At the same time, we raised our issue-level ratings on the company's existing unsecured debt to 'BBB' from 'BBB-', and assigned a 'BBB' issue-level rating to the company's proposed $250 million senior unsecured notes. We expect that the company will use the proceeds from the notes issuance to reduce outstanding borrowings under the revolving credit facility.

"The upgrade follows our reassessment of the company's financial risk profile as 'intermediate' from 'significant,' as defined in our criteria," said Standard & Poor's credit analyst Daniel Krauss. "We characterize RPM's business risk profile as 'strong,' reflecting its leading market positions in specialty protective coatings, good business diversity, and stable earnings, and consider liquidity 'strong,' as defined in our criteria."

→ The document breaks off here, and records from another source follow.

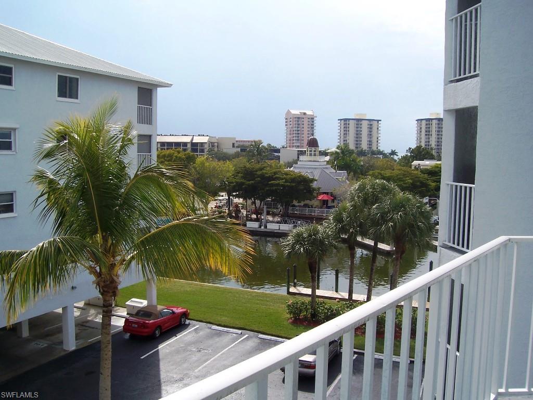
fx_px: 524
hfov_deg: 54.0
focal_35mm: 34
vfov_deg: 41.8
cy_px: 200
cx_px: 266
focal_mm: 5.6
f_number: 5.6
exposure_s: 1/500
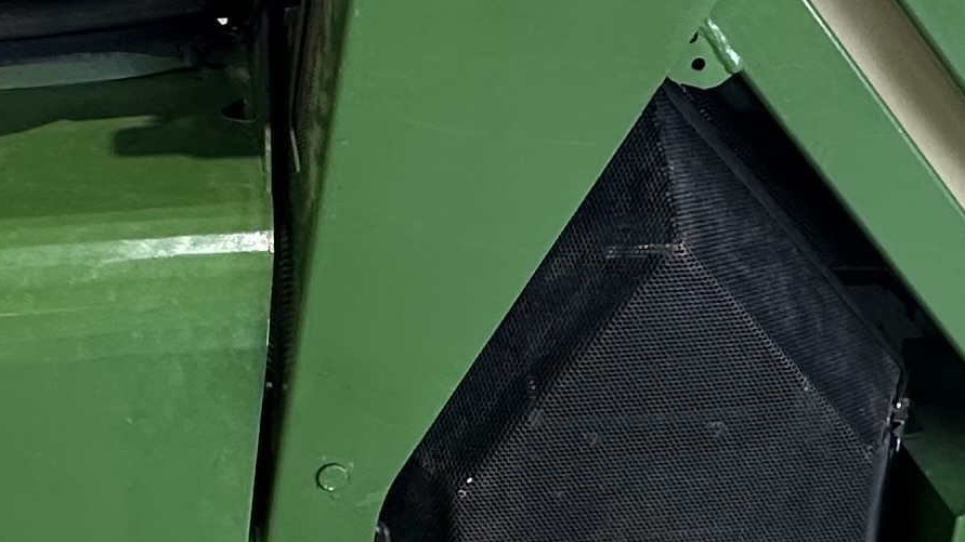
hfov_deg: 30.5
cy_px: 355
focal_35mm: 69
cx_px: 405
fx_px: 1765
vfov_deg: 17.4
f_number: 2.2
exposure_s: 1/50
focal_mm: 2.22
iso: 200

In December 2014, the U.S. Bankruptcy Court confirmed the plan of reorganization for RPM's Specialty Products Holding Corp. (SPHC) subsidiary and related entities. At closing of the reorganization plan, a trust was established under section 524(g) of the U.S. Bankruptcy Code, which will assume all liability and responsibility for the current and future asbestos claims. Financial results of SPHC's operating subsidiaries will be reconsolidated with RPM's results. SPHC and its subsidiaries have annualized sales of about $400 million, with EBITDA margins roughly in line with the rest of RPM's business. Now that there is more certainty relating to the timing and amount of the trust funding, and following our financial policy discussions with the company, we would expect the company to prudently fund acquisitions, while maintaining appropriate credit measures for the current rating. The remaining payments appear manageable: $103 million by December 2016, $120 million by December 2017, and $125 million by December 2018.

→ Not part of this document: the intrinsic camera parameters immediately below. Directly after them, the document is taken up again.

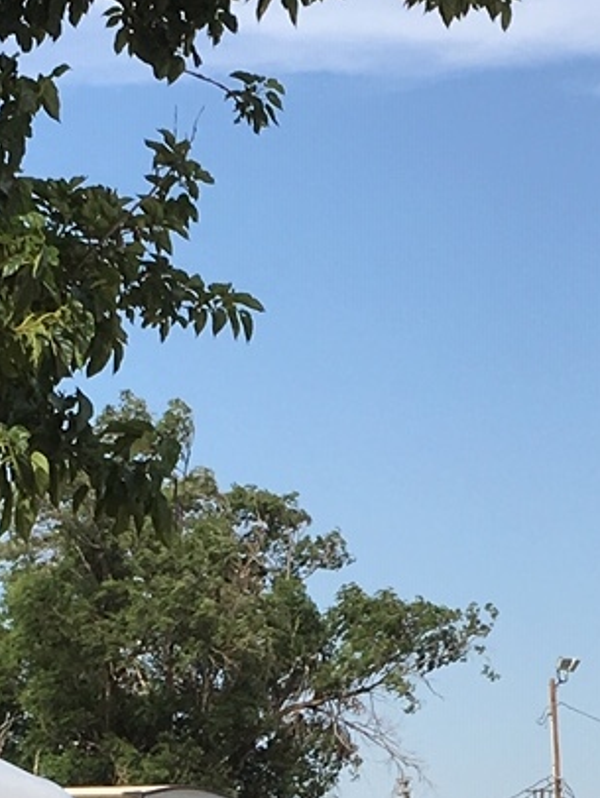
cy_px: 1008
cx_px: 279
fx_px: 3324
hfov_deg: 10.3
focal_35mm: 144
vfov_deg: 13.3
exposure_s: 1/1479
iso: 25
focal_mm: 4.15
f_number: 2.2
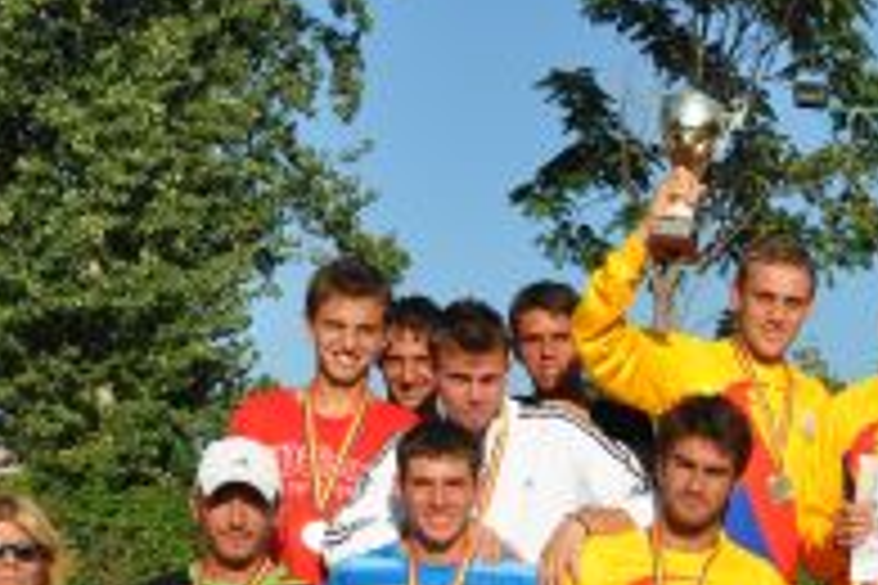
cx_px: 1117
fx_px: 2512
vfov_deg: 12.7
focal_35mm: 103
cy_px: 857
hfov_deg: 18.5
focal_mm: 22
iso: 200
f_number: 10
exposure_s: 1/400
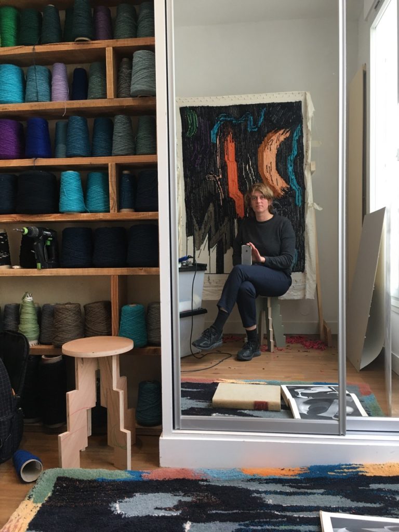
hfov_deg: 48.2
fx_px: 446
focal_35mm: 29
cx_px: 200
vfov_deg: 61.7
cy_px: 266
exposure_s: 1/33
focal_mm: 4.15
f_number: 2.2
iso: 64
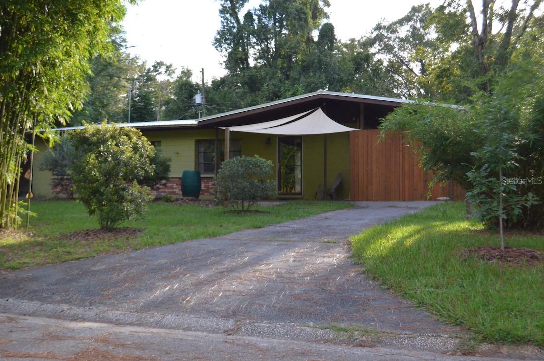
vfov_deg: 34.1
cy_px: 180
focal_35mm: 39
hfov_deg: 49.6
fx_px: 588
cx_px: 272
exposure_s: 1/3200
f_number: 4.2
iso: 3200
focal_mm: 26
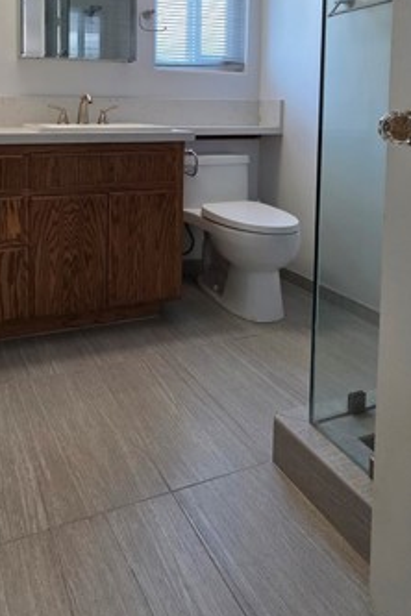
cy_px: 137
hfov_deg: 47.9
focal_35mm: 26
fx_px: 445
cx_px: 109
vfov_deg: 64.2
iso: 160
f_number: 1.9
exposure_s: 1/120
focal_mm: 2.2
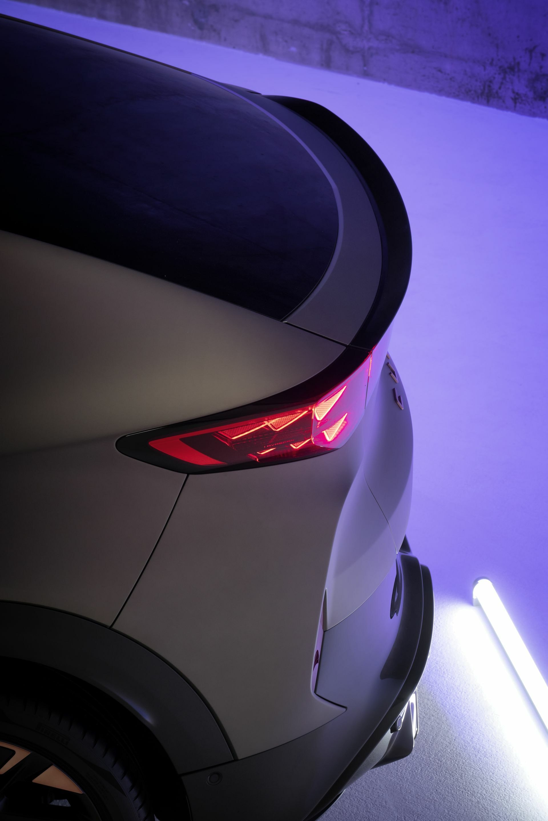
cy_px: 410
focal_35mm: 170
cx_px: 274
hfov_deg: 8.1
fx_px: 3881
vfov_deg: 12.1
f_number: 14
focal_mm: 170
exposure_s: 1/6
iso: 800
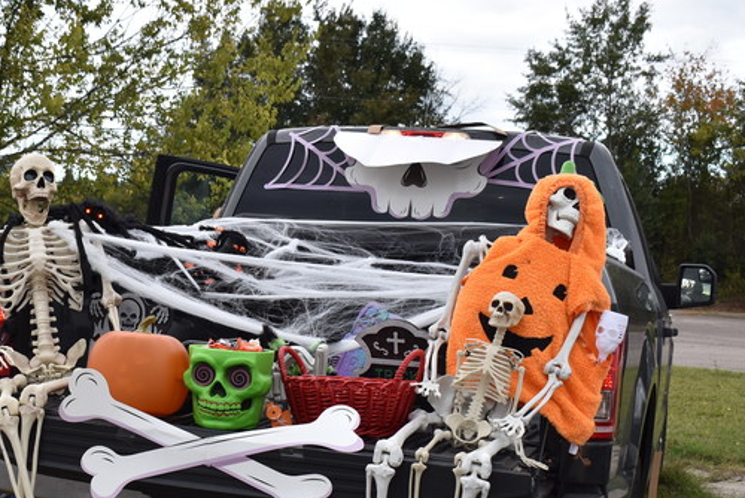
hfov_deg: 30.6
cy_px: 316
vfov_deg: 21.0
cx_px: 195
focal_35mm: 65
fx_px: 1342
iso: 100
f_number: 7.1
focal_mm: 27
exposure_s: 1/60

The outlook on RPM International Inc. is stable reflecting that the majority of the company's revenues come from maintenance, repair, and renovation projects, which imparts stability in operating margins and earnings. In addition, we expect RPM's earnings to benefit to some extent from the improving housing and construction end markets in the U.S. We expect that now that the asbestos trust has been set up, the company might be more aggressive regarding acquisitions and shareholder rewards than they have been in recent years. At the current rating, we would expect the company to maintain a weighted average FFO to debt ratio approaching 30% and debt to EBITDA below 3x.

We could lower the ratings if RPM's revenues decline by well over 15% (after assuming ongoing acquisitions in line with historical levels) and if its margins deteriorate by 200 basis points or more from current levels because of an increase in raw material costs. The ratings could also come under pressure if the company makes larger-than-expected debt-funded acquisitions or shareholder rewards. If these conditions were to occur, RPM's FFO to total debt ratio could decline to below 25% and debt to EBITDA could rise above 3x for a sustained period of time, which could prompt us to lower the ratings.

We could raise the ratings if improving cash flows and moderate debt reduction led to a strengthening in the company's FFO to debt ratio such that it improved to above 40%. To consider an upgrade, we would have to gain comfort that the company will be able to maintain financial policies, which support the improved financial measures.